A torcida rubro-negra pode comemorar uma notícia aguardada há dois meses. Liberado pelo departamento médico, o zagueiro Léo Ortiz está novamente à disposição da comissão técnica e deve figurar entre os relacionados para o clássico deste domingo contra o São Paulo, no Maracanã, pelo Campeonato Brasileiro.
O defensor, que não atua desde o final de maio devido a uma lesão muscular na coxa, intensificou o trabalho durante a intertemporada. Com seu retorno, o treinador Leonardo Jardim atinge a marca inédita de ter todo o elenco defensivo disponível, consolidando a força do grupo para a sequência decisiva da temporada.
Um setor em plena ebulição
Ter todas as peças à disposição traz um desafio tático para o português: definir quem será o titular absoluto de uma defesa que já se provou sólida no primeiro semestre. Nas laterais, a disputa esquentou. Emerson Royal vive grande fase e superou Varela, enquanto o setor esquerdo segue sob observação, com Ayrton Lucas oscilando e Alex Sandro buscando o ápice de sua condição física.
Na zaga, a dupla Léo Ortiz e Léo Pereira, que iniciou o ano como favorita, agora precisa lidar com a ascensão de outros nomes que aproveitaram as chances durante a ausência do camisa 3.
A ascensão de Vitão
O zagueiro Vitão foi um dos grandes destaques do período de intertemporada. Ganhando minutos valiosos e entrosamento com João Victor, o atleta mostrou maturidade e convenceu a comissão técnica de que pode brigar por uma vaga fixa no time principal.
“Essa intertemporada foi muito boa para ter sequência e mostrar mais para o Mister o meu estilo de jogo, meu comportamento de jogo.

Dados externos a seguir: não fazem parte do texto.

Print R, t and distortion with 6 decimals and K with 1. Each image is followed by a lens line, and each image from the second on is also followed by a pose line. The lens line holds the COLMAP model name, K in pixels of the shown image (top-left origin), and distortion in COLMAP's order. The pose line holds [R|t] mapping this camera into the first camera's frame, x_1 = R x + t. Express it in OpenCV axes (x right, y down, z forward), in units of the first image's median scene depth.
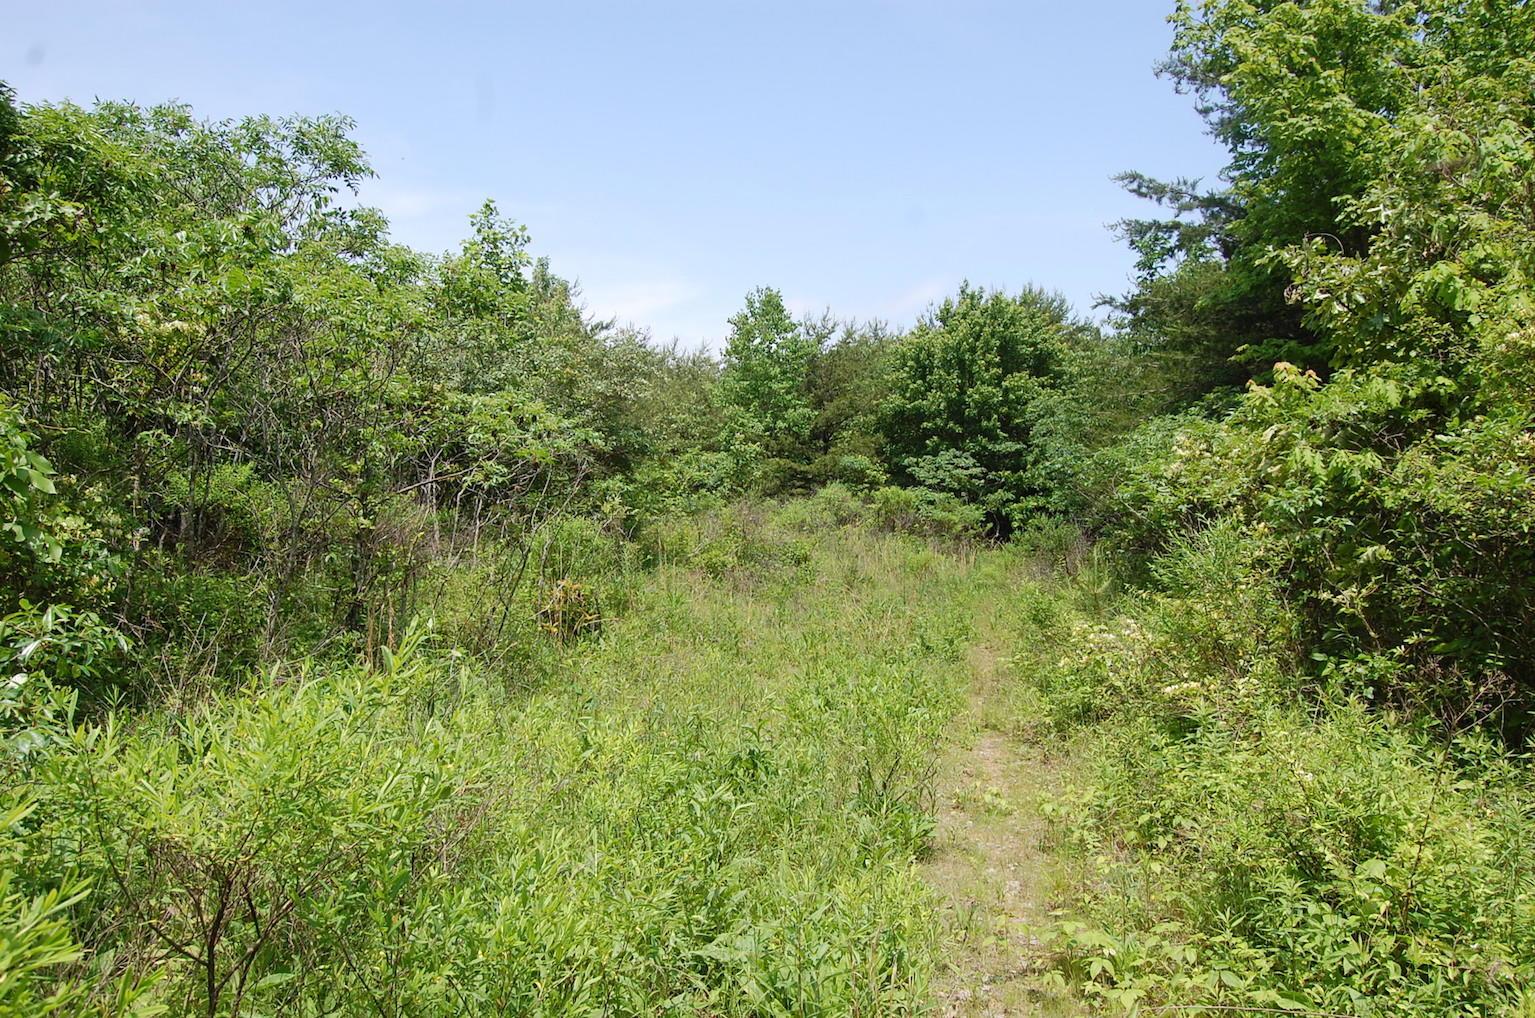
lens RADIAL K [[1199.1, 0, 771.1], [0, 1199.1, 510.1], [0, 0, 1]] dist [-0.059493, 0.001301]
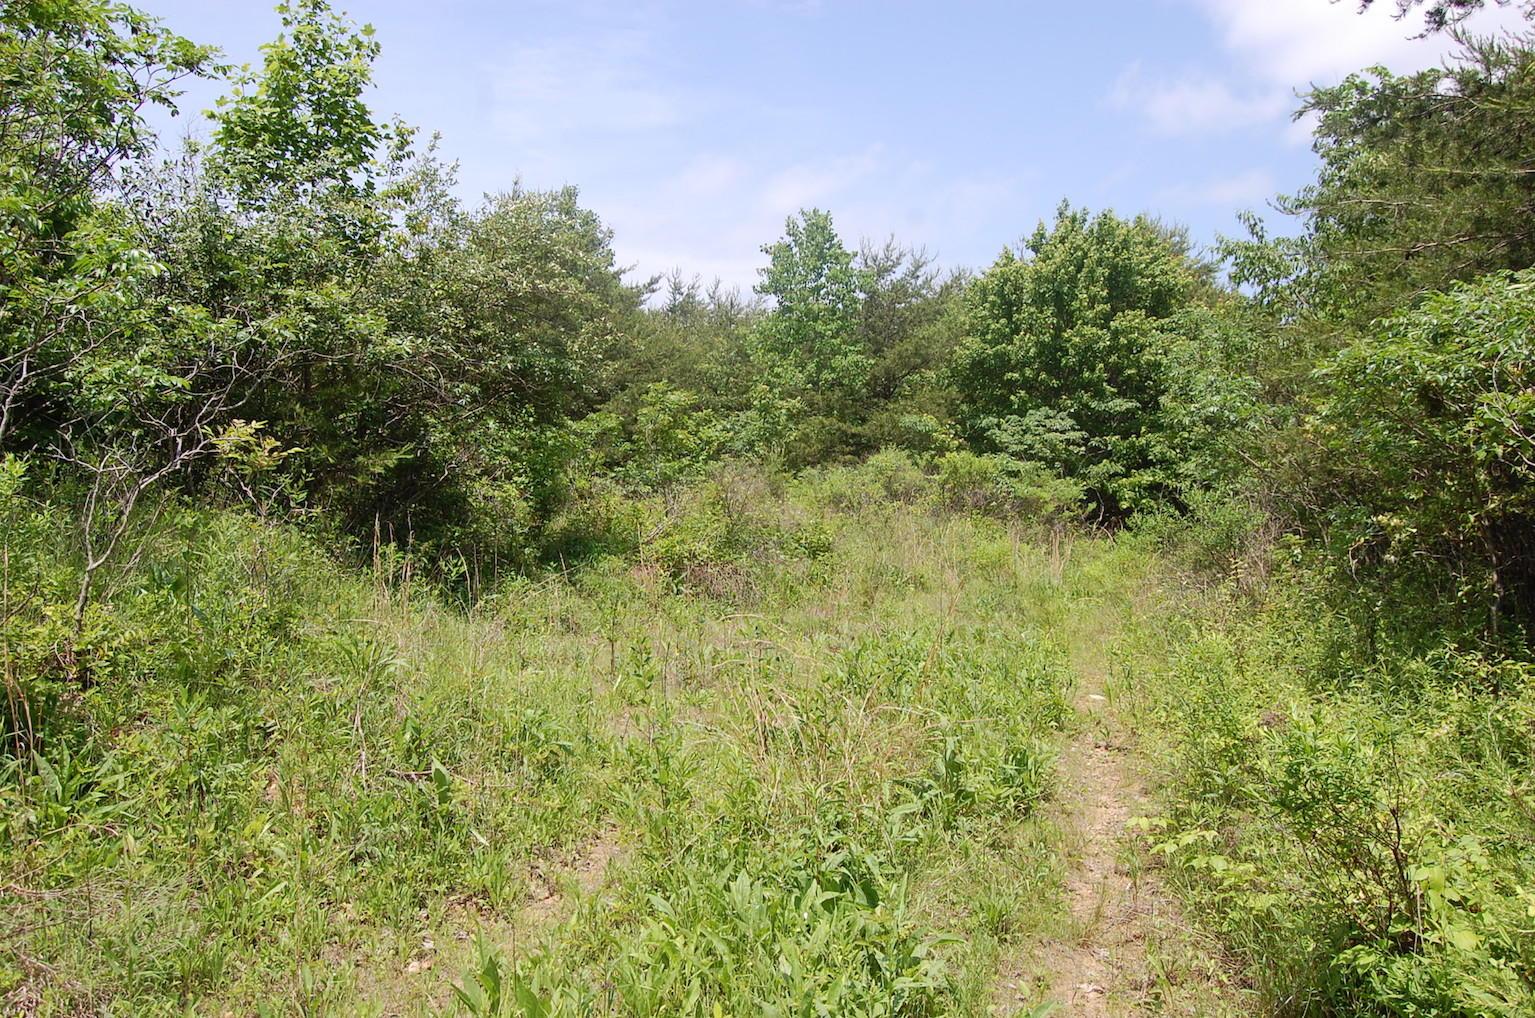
lens RADIAL K [[1199.1, 0, 762.7], [0, 1199.1, 503.1], [0, 0, 1]] dist [-0.059493, 0.001301]
pose [[0.996462, 0.016406, -0.082426, 0.033372], [-0.015360, 0.999793, 0.013308, 0.004000], [0.082627, -0.011995, 0.996508, 0.206658]]
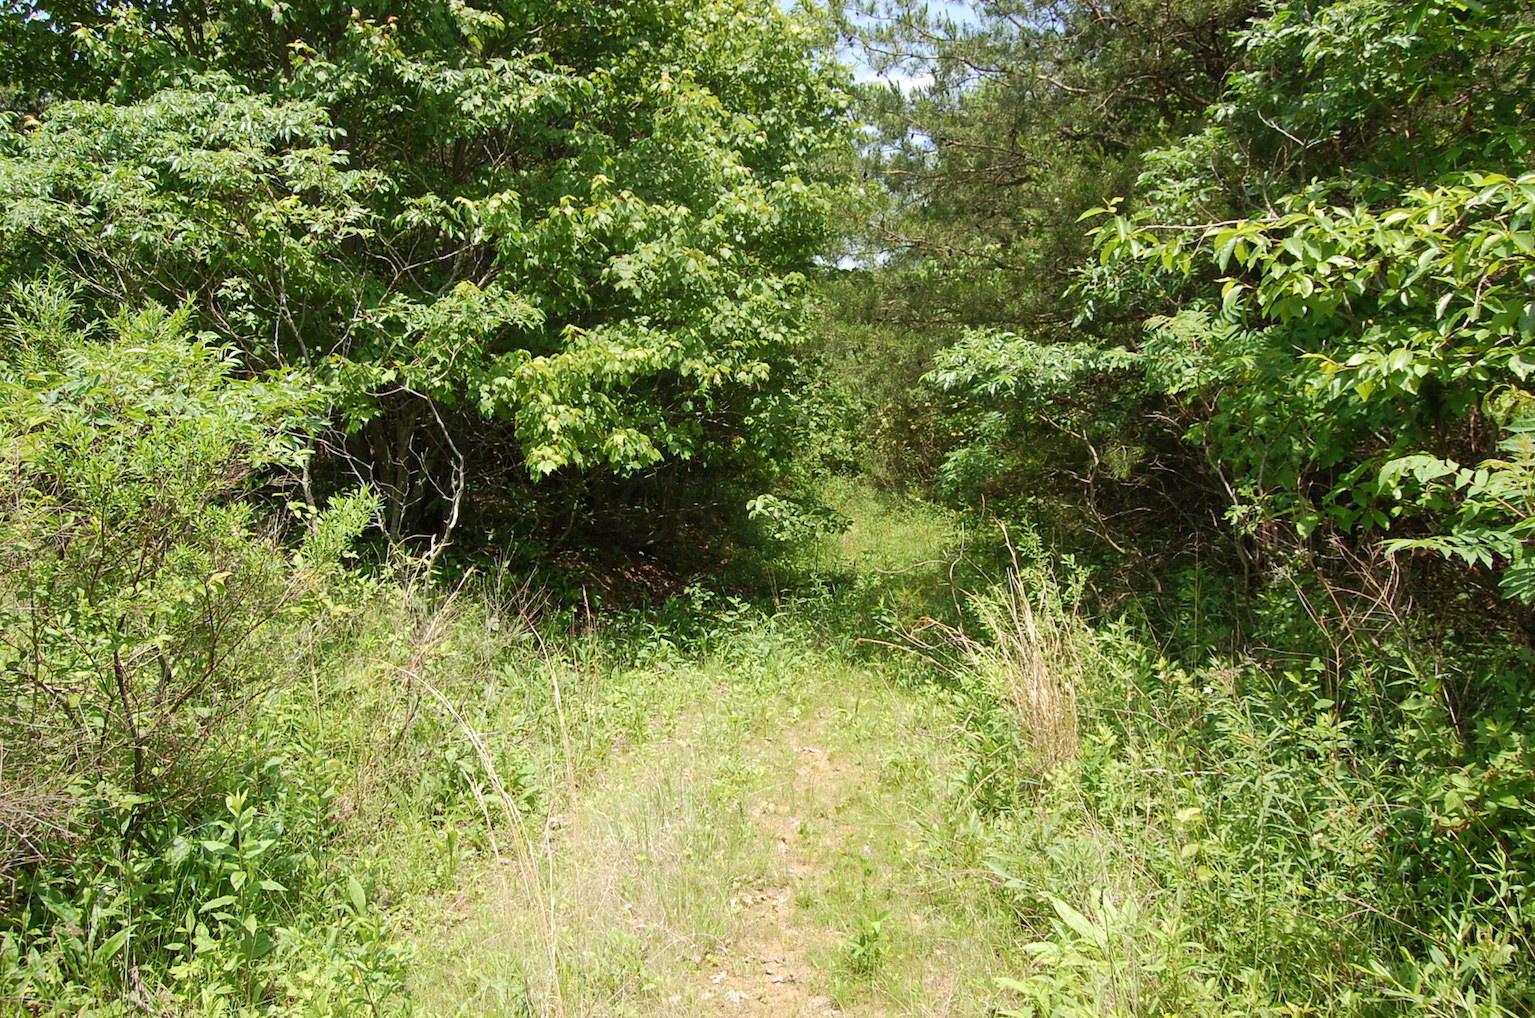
lens RADIAL K [[1199.1, 0, 766.0], [0, 1199.1, 506.4], [0, 0, 1]] dist [-0.059493, 0.001301]
pose [[0.911272, -0.044401, 0.409405, 0.152210], [0.006452, 0.995588, 0.093612, 0.001437], [-0.411755, -0.082665, 0.907538, 0.787215]]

Por mais que você treine no mais alto nível, o jogo a gente sabe que é diferente. Estou muito feliz com a sequência, espero continuar trabalhando e aproveitando da melhor maneira as oportunidades.”
Olho no futuro
O Flamengo encerrou a primeira parte do ano com números expressivos, sendo a segunda defesa menos vazada do país, com apenas 16 gols sofridos. O desafio agora, com a chegada do mata-mata da Libertadores e a continuidade do Brasileirão, é manter esse desempenho com uma concorrência interna feroz. Jardim terá que decidir se mantém o rodízio que deu ritmo ao elenco ou se elege uma linha de frente definitiva para buscar os títulos da temporada. Raça, amor e paixão não faltarão nesta disputa por espaço.